Vaijayanthi is not lying when she says the kayak community is starting to build up.  In addition to the pro category, this year’s Malabar Festival hosted an intermediate competition specifically designed for local kayakers. The intermediate competition saw a huge turnout of 22 competitors in the men’s category and 9 competitors in the women’s category. Even the professional kayakers who traveled across the world to compete at the festival were impressed with the talent shown by the local kayakers. Mike Dawson of New Zealand, and the winner of the men’s pro competition had nothing but good things to say about the local kayakers. “I have so much respect for the local kayakers. I was stoked to see huge improvements from these guys since I met them in 2015. It was cool to see them ripping up the rivers and also just trying to hang out and ask as many questions about how to improve their paddling. It was awesome to watch them racing and making it through the rounds. Look out for these guys in the future because there are some future stars there.”

Photo: Akash Sharma


“It was awesome because you had such a great field of racers so you had to push it and be on your game without making a mistake”

Vaijayanthi says the festival has future goals of being named a world championship.  In order to do this, they have to attract world class kayakers to the event.  With names like Dane Jackson, Nouria Newman, Nicole Mansfield, Mike Dawson, and Gerd Serrasolses coming out for the pro competition, it already seems like they are doing a good job of working toward that goal!

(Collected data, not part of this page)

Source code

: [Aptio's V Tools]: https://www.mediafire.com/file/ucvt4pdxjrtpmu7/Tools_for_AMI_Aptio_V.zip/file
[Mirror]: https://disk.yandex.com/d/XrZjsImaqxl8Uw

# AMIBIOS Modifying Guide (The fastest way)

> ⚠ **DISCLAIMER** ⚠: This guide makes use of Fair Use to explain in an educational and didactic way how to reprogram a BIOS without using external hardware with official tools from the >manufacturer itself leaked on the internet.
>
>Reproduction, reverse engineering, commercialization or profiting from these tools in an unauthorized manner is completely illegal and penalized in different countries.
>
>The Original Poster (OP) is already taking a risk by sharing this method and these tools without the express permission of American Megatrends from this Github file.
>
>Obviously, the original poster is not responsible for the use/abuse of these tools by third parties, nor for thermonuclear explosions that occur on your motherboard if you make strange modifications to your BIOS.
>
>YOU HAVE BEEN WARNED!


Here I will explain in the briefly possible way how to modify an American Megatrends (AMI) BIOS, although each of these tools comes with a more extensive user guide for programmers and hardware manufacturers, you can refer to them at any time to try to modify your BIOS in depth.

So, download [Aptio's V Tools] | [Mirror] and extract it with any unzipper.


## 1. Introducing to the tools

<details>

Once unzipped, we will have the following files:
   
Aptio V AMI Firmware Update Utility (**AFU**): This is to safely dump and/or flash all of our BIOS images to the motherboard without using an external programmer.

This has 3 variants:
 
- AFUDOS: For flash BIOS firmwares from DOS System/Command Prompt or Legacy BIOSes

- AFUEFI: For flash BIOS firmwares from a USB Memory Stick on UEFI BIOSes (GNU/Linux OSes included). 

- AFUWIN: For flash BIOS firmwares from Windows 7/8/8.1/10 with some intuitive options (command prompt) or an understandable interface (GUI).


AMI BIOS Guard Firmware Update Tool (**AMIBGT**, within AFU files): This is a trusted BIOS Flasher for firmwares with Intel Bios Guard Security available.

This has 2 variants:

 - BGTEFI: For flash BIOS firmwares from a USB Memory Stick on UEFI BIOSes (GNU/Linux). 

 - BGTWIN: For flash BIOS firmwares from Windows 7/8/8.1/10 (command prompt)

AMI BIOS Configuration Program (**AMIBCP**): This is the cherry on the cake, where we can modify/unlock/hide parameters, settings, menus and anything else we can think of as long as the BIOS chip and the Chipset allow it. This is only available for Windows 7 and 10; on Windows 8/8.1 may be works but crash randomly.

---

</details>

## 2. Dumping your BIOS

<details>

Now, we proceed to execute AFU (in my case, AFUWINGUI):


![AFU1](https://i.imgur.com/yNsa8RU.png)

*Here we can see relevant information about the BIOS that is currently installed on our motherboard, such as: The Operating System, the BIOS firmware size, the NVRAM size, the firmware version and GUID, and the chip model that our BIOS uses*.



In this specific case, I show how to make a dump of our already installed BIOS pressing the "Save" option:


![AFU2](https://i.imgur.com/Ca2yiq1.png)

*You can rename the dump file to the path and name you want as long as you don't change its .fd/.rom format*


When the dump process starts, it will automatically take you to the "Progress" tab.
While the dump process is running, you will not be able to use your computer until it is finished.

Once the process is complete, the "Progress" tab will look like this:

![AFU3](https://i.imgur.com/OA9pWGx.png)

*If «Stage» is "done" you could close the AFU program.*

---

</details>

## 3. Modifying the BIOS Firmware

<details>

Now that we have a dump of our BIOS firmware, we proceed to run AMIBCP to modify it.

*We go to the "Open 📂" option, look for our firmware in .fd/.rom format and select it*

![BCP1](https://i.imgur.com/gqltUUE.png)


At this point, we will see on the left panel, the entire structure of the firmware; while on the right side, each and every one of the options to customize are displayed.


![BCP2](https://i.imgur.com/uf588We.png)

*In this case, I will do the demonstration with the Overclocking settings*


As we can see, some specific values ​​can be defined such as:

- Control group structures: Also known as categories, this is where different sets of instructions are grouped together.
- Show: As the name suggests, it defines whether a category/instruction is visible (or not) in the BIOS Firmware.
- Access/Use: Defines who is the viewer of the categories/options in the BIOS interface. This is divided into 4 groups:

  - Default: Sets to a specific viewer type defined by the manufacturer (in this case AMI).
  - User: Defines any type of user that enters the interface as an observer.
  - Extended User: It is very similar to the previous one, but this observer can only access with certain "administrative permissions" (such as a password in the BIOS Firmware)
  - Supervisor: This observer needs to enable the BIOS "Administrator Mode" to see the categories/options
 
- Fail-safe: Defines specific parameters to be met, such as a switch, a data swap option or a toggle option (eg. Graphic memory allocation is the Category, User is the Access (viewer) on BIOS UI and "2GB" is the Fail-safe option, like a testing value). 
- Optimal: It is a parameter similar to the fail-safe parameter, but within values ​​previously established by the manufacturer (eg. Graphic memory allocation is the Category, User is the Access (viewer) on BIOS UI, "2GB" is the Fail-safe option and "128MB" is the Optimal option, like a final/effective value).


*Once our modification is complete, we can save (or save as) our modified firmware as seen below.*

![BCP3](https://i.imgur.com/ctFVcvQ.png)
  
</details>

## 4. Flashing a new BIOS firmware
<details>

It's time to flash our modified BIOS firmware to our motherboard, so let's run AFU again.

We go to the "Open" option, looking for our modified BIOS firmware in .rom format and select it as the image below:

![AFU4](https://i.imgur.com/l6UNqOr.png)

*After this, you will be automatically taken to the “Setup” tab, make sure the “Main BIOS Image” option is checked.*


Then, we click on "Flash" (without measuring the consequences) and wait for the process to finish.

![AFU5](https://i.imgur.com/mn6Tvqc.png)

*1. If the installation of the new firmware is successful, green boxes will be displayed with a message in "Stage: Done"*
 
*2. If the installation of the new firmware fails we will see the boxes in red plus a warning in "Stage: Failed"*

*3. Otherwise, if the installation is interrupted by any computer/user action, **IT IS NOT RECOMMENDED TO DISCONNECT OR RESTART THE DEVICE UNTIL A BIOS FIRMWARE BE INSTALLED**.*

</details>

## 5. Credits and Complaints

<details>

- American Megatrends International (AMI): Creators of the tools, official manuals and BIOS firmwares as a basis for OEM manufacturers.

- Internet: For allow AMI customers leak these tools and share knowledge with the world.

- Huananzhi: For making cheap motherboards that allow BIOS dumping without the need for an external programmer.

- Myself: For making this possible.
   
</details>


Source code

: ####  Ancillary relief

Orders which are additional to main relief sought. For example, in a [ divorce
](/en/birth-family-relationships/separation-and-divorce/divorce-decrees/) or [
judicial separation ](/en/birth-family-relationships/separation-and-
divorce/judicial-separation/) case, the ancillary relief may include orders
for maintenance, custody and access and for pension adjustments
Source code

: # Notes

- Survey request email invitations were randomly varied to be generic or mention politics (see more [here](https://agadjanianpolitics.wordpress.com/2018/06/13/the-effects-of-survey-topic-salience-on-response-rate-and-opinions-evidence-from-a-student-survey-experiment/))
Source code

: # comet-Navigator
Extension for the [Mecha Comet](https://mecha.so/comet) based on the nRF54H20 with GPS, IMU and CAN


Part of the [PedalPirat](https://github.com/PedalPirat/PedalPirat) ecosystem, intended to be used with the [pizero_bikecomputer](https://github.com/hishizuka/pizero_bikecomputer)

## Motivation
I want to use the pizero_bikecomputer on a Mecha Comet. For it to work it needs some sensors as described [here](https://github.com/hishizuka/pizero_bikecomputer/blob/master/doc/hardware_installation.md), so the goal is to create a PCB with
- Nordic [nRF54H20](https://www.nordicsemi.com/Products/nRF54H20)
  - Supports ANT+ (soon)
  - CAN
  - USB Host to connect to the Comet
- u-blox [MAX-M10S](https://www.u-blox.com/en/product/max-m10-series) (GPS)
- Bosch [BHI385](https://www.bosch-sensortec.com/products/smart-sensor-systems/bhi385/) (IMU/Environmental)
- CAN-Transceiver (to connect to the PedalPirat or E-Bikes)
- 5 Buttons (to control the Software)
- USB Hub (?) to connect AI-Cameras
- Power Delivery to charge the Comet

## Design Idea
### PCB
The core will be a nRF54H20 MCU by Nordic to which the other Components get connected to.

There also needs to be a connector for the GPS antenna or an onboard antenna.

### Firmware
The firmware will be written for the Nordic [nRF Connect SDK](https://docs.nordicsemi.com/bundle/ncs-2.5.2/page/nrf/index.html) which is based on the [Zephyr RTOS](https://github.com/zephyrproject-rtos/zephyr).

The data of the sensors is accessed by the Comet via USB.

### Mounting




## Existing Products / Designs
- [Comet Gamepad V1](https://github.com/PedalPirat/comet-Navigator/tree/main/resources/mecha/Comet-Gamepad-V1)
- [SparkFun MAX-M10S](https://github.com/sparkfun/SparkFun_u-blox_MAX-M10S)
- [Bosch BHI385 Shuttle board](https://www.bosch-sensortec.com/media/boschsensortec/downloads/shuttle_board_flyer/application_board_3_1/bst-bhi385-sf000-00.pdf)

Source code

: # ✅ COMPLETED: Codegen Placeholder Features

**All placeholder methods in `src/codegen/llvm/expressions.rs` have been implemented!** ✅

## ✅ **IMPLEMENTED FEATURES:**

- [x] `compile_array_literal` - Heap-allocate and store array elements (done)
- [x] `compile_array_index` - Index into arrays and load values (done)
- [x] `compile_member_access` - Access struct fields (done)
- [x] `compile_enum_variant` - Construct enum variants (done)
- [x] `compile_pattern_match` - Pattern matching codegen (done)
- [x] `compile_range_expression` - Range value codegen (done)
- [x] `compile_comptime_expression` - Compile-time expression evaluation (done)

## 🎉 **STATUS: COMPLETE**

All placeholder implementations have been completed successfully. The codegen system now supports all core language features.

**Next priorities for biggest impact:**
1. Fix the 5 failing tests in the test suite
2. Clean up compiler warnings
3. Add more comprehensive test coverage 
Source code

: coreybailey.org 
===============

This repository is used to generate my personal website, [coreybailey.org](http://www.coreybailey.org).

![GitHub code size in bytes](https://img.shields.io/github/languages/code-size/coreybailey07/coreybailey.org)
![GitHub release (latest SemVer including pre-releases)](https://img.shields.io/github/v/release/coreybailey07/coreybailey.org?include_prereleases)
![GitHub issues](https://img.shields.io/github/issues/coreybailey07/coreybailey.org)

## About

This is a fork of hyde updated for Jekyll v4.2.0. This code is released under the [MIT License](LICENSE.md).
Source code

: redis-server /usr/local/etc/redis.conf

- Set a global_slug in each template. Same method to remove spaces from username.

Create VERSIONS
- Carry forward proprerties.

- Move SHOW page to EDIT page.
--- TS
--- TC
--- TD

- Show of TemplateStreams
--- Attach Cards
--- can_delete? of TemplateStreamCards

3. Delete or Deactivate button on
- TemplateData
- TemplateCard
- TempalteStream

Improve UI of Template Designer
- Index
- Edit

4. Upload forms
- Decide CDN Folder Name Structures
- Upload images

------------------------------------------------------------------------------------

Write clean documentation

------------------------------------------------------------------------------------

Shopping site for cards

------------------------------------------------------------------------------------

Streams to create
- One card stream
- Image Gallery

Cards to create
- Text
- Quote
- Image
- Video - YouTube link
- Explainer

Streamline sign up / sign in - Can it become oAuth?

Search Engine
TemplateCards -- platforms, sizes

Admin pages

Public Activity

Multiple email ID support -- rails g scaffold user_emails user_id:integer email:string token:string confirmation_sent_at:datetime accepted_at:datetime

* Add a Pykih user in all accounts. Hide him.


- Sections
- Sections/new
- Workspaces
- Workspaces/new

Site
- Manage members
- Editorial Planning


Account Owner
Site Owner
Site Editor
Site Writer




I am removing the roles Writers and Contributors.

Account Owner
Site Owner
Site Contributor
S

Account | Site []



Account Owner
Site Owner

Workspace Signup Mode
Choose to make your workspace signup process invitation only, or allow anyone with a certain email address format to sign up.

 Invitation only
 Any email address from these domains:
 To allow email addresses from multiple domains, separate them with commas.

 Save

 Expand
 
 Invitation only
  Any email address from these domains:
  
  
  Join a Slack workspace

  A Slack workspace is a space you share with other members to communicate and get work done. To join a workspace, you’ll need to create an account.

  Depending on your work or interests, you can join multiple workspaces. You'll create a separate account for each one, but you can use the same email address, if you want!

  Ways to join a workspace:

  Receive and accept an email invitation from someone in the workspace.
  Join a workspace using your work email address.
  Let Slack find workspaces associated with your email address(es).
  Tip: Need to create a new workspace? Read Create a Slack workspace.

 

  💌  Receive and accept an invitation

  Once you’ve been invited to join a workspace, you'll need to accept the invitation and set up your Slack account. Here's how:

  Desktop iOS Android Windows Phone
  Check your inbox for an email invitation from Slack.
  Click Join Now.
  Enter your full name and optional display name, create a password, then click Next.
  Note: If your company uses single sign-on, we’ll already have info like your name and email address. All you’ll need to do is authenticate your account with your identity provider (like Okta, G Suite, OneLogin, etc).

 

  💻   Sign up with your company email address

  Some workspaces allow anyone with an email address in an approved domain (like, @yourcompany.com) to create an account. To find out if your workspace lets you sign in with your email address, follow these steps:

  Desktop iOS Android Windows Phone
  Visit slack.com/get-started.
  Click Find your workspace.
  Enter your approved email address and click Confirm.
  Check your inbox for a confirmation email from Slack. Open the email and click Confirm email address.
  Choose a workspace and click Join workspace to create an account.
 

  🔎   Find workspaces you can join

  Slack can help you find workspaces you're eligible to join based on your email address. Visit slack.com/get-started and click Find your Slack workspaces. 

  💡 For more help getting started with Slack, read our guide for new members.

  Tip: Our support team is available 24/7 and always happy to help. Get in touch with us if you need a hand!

The pro competition was composed of four different kayaking events- boatercross, freestyle, slalom, and a superfinal race down a technical rapid. “The Finals of the extreme racing held on the Malabar Express was the favourite event for me. It was an epic rapid to race down. 90 seconds of continuous whitewater with a decent flow. It was awesome because you had such a great field of racers so you had to push it and be on your game without making a mistake.” says Dawson.

Photo: Akash Sharma

The impressive amount of prize money wasn’t the only thing that lured these big name kayakers to Kerala for the festival. Many of the kayakers have stayed in South India after the event ended to explore the rivers in the region. With numerous unexplored jungle rivers, the possibilities for exploratory kayaking are seemingly endless. Dawson knows the exploratory nature of the region well.  “I’ve been to the Malabar River Fest in 2015. I loved it then, and that’s why I’ve been so keen to come back. Kerala is an amazing region for kayaking. In the rainy season there is so much water, and because the state has tons of mountains close to the sea it means that there’s a lot of exploring and sections that are around. It’s a unique kind of paddling, with the rivers taking you through some really jungly inaccessible terrain. Looking forward to coming back to Kerala and also exploring the other regions of India in the future.”